Von Ralf Keuper
Schon jetzt kann nicht mehr ignoriert werden, dass die Menge an persönlichen Informationen, die im Metaversum über die Spieler gesammelt wird, bei weitem das übersteigt, was in der Welt der Flachbildschirme erfasst wird. In der AR/VR-Version des Metaversums werden viel mehr Verhaltensinformationen gesammelt, als das heute möglich ist.
Im Metaverse können die Menschen mehrere Identitäten besitzen, die sie nicht mit dem realen Leben in Verbindung bringen möchten, sei es die tatsächliche Identität im beruflichen Kontext, die Identität im Freundes- und Familienkreis oder die Fantasiepersönlichkeit. Die entscheidende Frage dabe ist, ob sich dennoch mehrere Identitäten miteinander verknüpfen lassen (Verkettung digitaler Identitäten).
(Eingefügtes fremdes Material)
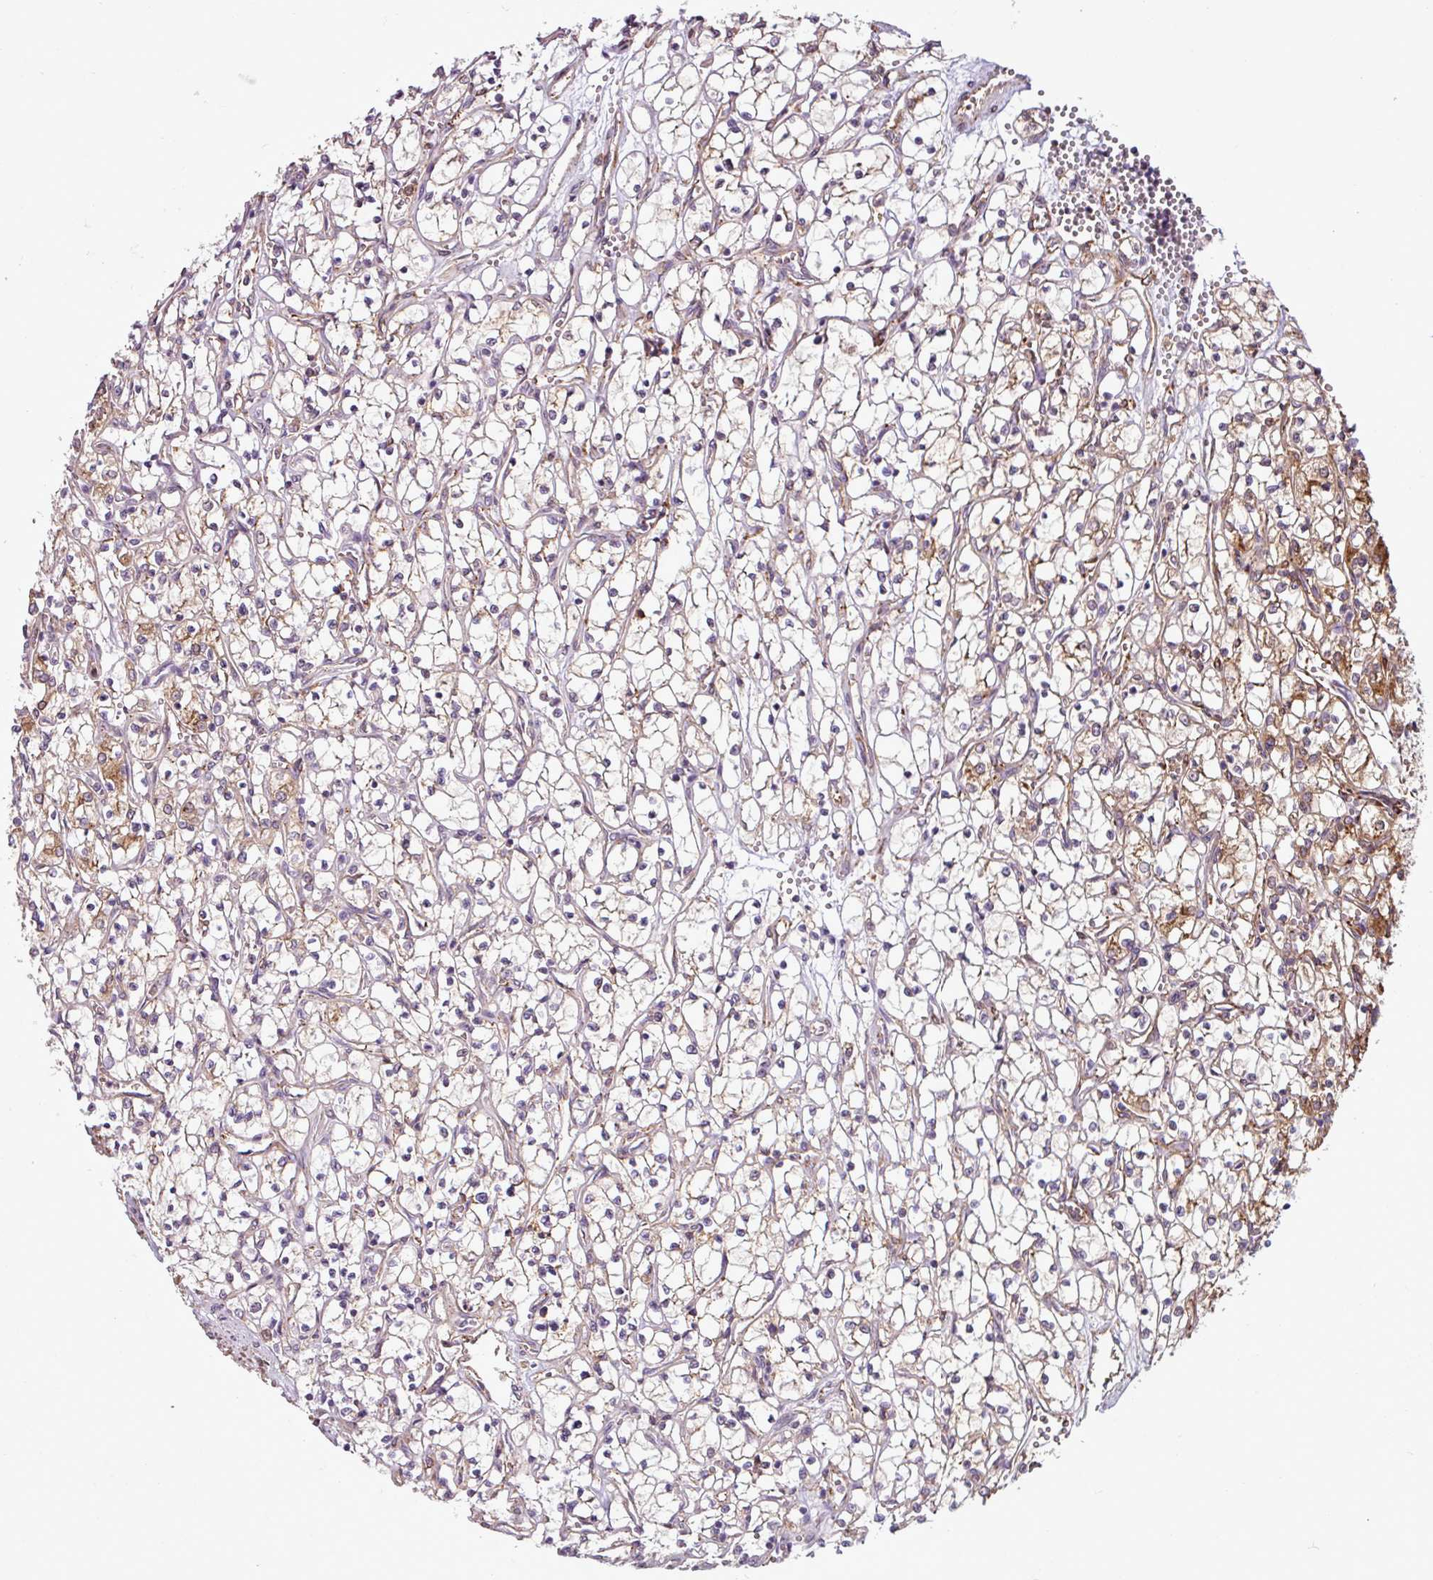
{"staining": {"intensity": "moderate", "quantity": "<25%", "location": "cytoplasmic/membranous"}, "tissue": "renal cancer", "cell_type": "Tumor cells", "image_type": "cancer", "snomed": [{"axis": "morphology", "description": "Adenocarcinoma, NOS"}, {"axis": "topography", "description": "Kidney"}], "caption": "A photomicrograph of renal cancer stained for a protein exhibits moderate cytoplasmic/membranous brown staining in tumor cells.", "gene": "PACSIN2", "patient": {"sex": "female", "age": 69}}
Welche Lehren können die Entwickler des Metaversums aus der heutigen Online-Welt ziehen, wenn sie ihre Identitäts- und Authentifizierungssysteme entwerfen, und worin bestehen einige der besonderen Herausforderungen? Mit dem Konzept der offenen Interoperabilität und zunehmenden Verbreitung von NFTs tauchen weitere Fragen auf[1]Non Fungible Tokens – schöne, neue Zukunft der digitalen Identitäten? #1. Offene Interoperabilität bedeutet, dass Identitäten übertragbar sind und sich in verschiedenen Ökosystemen bewegen können. Dem müssen sich auuch die Verifizierungssysteme anpassen. Die Nutzerinnen und Nutzer brauchen demnach eine digitale Identität, die nicht an die Grenzen eines bestimmten Unternehmens oder Ökosystems gebunden ist. Im Web 3.0 soll es möglich sein, eine Identitäts-Wallet über mehrere völlig unterschiedliche Dapps hinweg zu verwenden[2]How the metaverse will impact governance, privacy, fraud, identity, and more.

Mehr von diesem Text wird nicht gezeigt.